“I wish you were here. It’s not the same. Because usually I sing this one along with you.”
As Dave Grohl launched into Foo Fighters’ 2007 hit “The Pretender,” it was clear how much the band was missing its fans. Saturday night’s livestream from Sunset Strip haunt the Roxy was meant to shake out those cobwebs, following a stellar turn on “Saturday Night Live” on Nov. 7, and did they ever. Grohl along with bandmates Nate Mendel, Pat Smear, Taylor Hawkins, Chris Shiflett and Rami Jaffee — Grohl’s 14-year-old daughter, Violet, was one of the backup singers — delivered with an intense energy, ripping through some of the Foos’ biggest hits, including “All My Life,” “Times Like These,” “Best of You,” “This Is a Call” and their latest single, “Shame Shame.”
“I have to be honest, the last eight months we haven’t done much,” said Grohl, who typically will spend that much time on the road in an album cycle year — and playing arenas not tiny clubs. “And six months went by where we didn’t even see each other. And that’s some fucked up shit, because we’re usually all together — it’s like the Partridge Family.” He cycled through some lamentations: “It’s our 25th anniversary this year. 2020 was gonna be the best year ever. We had plans, man. We were gonna hit the road. Do some shows. Killer T-shirt designs. New record. And… here we are.”
But this “here” turned out to not be such a bad way station for a night, as the Foo Fighters’ frontman was his usual, charming self, chewing gum and sipping whiskey while bantering between songs amid the awkwardness of an absent audience. Grohl refused to let show participation slide. “If you hate your fucking neighbors, and you hate your fucking roommates, I want everybody to sing ‘My Hero’ by yourself in front of your fucking iPad,” Grohl declared. “I know it seems embarrassing, but you can imagine what it’s like being on this stage pretending there’s people here. Let’s share a little bit of this awkward energy together,” said Grohl, just as the Foos’ crew onsite began belting the lyric, “There goes my hero” — much to the band’s surprise. This prompted Grohl to barrel through another round.
Grohl admittedly has not been a fan of the substitutions for normal shows during the pandemic — like this one. As he explained from the stage: “I remember when everything shut down and people started doing livestream and drive-through things. I was like, ‘Fuck that shit. Uh-uh. We’ve been on the road for 25 years and that’s the best part of what we do… be face-to-face with you guys. I was like, ‘Nah, man, ain’t doing it till we can go out (with full audiences). Then, you know what? …Everybody needs a little moment every day. You’re like, ‘Anxiety, fuck that shit. We need joy. We need a little happiness. So if we can’t be in each other’s face right now, I realize that this is what we need to do to bring the joy and happiness.”

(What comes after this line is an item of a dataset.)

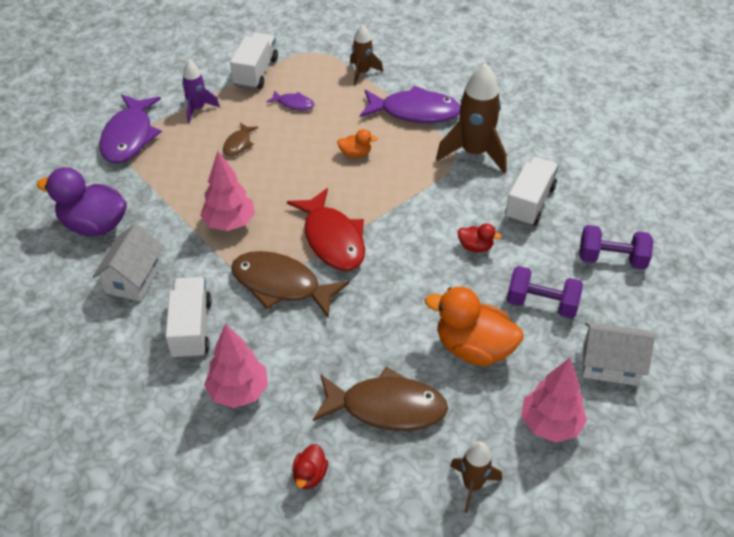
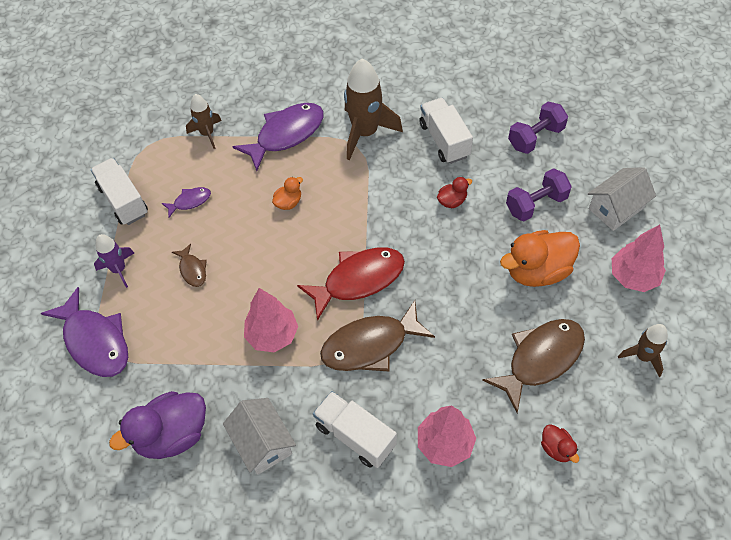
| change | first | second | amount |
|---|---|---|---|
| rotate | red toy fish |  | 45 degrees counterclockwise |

And if a livestream chock full of hits is the Foos’ raison d’être right now, then so be it. A bonus: besides serving as a much-needed escape for fans, a portion of the proceeds from the stream will go to Sweet Relief, which provides financial assistance to music industry workers struggling financially while facing illness, disability or age-related issues, as well as industry professionals financially impacted by COVID-19.
Before Foo Fighters closed out their 12-song set with “Everlong,” Grohl left his virtual audience with this: “We miss you all very much. We hope that we can see you again soon. I Know we will. And fuck, dude, when we do this again with everybody, that shit’s gonna be good.”